(Records excerpted from a collection)
══════════════════════════════

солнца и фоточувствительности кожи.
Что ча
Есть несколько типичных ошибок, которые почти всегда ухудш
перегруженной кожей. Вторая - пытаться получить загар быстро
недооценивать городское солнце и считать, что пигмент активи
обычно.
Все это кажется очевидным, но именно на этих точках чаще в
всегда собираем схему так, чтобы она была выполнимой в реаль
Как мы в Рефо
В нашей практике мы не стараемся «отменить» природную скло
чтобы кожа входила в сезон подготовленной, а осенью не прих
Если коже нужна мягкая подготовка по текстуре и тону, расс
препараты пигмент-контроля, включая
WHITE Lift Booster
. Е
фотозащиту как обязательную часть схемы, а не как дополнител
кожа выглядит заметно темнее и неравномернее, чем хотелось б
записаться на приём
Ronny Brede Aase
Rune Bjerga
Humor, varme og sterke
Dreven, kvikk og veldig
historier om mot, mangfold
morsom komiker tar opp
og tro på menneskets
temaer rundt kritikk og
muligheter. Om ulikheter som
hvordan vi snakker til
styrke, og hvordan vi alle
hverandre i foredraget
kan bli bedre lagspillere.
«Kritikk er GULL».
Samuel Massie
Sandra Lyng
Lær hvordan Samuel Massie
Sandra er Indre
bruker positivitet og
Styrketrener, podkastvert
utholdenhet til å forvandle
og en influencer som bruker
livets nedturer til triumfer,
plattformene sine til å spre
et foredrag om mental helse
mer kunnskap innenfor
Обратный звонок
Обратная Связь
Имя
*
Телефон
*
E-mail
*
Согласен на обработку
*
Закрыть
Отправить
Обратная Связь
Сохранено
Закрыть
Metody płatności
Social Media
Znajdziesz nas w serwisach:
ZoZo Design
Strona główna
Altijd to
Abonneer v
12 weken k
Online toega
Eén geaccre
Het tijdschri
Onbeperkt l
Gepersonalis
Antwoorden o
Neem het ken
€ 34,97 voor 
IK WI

══════════════════════════════

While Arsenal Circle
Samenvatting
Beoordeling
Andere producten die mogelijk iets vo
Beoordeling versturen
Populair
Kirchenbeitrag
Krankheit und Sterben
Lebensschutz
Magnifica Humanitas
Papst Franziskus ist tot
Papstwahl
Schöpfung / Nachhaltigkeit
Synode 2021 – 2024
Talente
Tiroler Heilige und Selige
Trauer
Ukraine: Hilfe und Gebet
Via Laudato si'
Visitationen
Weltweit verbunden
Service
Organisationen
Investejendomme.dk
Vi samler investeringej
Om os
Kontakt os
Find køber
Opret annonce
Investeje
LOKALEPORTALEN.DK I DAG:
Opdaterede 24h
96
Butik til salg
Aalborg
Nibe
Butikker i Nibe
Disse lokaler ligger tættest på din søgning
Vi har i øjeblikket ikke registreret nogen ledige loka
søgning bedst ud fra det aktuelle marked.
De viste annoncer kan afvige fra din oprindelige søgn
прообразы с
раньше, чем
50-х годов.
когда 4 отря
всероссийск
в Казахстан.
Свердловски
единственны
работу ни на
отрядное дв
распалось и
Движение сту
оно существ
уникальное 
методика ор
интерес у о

══════════════════════════════

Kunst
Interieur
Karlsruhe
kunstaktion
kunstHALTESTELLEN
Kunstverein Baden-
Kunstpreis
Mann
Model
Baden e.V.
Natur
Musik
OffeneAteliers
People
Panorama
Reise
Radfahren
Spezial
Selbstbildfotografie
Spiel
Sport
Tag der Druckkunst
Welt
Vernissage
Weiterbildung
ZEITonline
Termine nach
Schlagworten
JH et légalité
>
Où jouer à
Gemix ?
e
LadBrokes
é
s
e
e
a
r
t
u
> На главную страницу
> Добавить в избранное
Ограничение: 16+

══════════════════════════════

EXERCISE OBJECTIVE →
If a line above includes the string "bruker", pick it out.

EXPECTED ANSWER →
bruker positivitet og
og en influencer som bruker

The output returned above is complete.